At its core, Birds of Prey is a movie about an emotionally unfulfilled woman attempting to eat. Talk about turkey time! The first twenty minutes follow Harley Quinn traipsing through the streets of Gotham trying and failing to eat ‘the perfect breakfast sandwich.’ There is nothing more suited to this year’s autumnal holiday of suburban gluttony than the breakout star of the Wolf of Wall Street wearing pigtails dyed in Kool Aid trying to go all Gobble Gobble on a bodega bacon egg and cheese. And to those who would disagree, Why? What do you have to gain by taking issue with this gleeful thematic shoehorning of a generally well-to-fine-reviewed, female-led film? Go meditate or something.
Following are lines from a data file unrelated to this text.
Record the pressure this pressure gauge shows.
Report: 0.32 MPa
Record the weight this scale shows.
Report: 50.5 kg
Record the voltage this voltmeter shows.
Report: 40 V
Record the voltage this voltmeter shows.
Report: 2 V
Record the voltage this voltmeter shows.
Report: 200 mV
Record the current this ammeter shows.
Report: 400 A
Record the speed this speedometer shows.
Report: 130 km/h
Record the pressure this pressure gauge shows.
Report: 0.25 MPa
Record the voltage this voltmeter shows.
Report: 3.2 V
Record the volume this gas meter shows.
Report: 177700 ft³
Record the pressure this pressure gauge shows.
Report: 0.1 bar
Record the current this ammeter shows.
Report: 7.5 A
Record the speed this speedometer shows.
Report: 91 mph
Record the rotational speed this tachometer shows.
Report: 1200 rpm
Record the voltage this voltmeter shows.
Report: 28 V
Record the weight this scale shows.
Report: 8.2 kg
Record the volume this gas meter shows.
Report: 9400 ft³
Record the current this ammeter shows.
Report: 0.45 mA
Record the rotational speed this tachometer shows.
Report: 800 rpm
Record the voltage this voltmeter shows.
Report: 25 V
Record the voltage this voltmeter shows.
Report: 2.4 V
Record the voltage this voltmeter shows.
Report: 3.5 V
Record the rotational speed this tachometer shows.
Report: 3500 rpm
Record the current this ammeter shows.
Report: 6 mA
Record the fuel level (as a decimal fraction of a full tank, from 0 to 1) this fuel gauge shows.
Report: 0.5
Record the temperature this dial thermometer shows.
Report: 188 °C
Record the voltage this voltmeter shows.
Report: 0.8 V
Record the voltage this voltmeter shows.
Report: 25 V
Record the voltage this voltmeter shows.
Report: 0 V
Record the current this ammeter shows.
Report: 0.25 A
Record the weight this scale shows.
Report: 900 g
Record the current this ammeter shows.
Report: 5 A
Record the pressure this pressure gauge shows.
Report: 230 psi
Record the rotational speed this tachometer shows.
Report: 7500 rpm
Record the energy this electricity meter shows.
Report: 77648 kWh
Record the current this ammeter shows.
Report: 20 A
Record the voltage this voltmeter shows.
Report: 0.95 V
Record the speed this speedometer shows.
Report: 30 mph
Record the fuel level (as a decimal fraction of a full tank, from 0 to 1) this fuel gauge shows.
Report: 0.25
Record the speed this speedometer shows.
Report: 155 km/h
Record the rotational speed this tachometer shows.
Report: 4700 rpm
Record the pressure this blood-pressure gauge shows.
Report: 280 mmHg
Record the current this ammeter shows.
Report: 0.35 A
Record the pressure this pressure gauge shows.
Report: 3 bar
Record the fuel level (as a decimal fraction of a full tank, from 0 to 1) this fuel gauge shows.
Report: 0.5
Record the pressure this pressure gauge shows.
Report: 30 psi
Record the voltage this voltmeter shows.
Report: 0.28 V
But just like every third Thursday in November, we can’t eat until we all hold hands and say grace. This is a family holiday after all. And Birds of Prey (or the Fantabulous Emancipation of One Harley Quinn) has got the stuffing when it comes to complicated relational ties and found family. This all-female fight-tastic feast of talent has everything you could want from a turkey day hen fest: the best friend going through a breakup, the alcoholic lesbian aunt, the hot talented cousin, the petulant neighbor teen, and the orphan who trained as an assassin in order to avenge her family’s murder by systematically taking out every single member of the mob associated with their massacre. Friendsgiving much!?
If it feels to you like we’re trying too hard, maybe feel something else instead! Like appreciation for your health, reverence for front line workers, or simply peace from the fact that you’re under absolutely no obligation to watch this movie or read this review. We are having a great time!
And if you’re on the hunt for a Cornucopia of character development riches, look no further than our plucky (!) villain turned protagonist, deftly brought to life by Sharon Tate foot impersonator, Margot Robbie. “In a time of year where we traditionally, as a nation, pardon turkeys,” the movie presciently asked us upon its release 7 days before Valentine’s Day, “can’t we find it in our hearts to pardon this avian-themed criminal team and see them as a squad of anti-heroes?” And if you think this turkey talk is all a bunch of baloney, first of all, ask Alexa to play you some Debussy and get you a chill pill. And second, the logline literally says “it’s Open Season on Harley Quinn.” No foul play in these fowl parallels! Is Harley the predator or the prey? The eater or the eaten? The bird of prey or the prayed over bird? Of course we know those last two are the same thing but if you’re dwelling on that over the super-fun word play I literally don’t know what to tell you.
And with a supporting cast of Ewan McGregor, Chris Messina, and Alli Wong, you won’t have to pick between the turkey or the sides. All of this movie is a bountiful harvest of whimsy, talent, and actively waiting to shit (no spoilers!!). If that doesn’t seem like the type of thing you’d enjoy, we don’t care! We’re stuck in our house with an HBO Max subscription, determined to wring holiday happiness out of the bullshit cheesecloth that is 2020 and we’re actively inviting you to join in on the fun.
Whether or not you decide to embrace this oeuvre that literally has Bird in the title as your celebratory cinematic experience this Thanksgiving is between you and your God. In the meantime, we’re serving our turkey alongside bacon, egg, and cheese. We’re celebrating sweater weather with a caution tape and glitter jacket. And we’re embracing the mix of gratitude and nostalgia that can only be achieved by committing to fun, laughing through disappointment, and shamelessly attaching incredible emotional significance to a pretty fine movie from February of this year.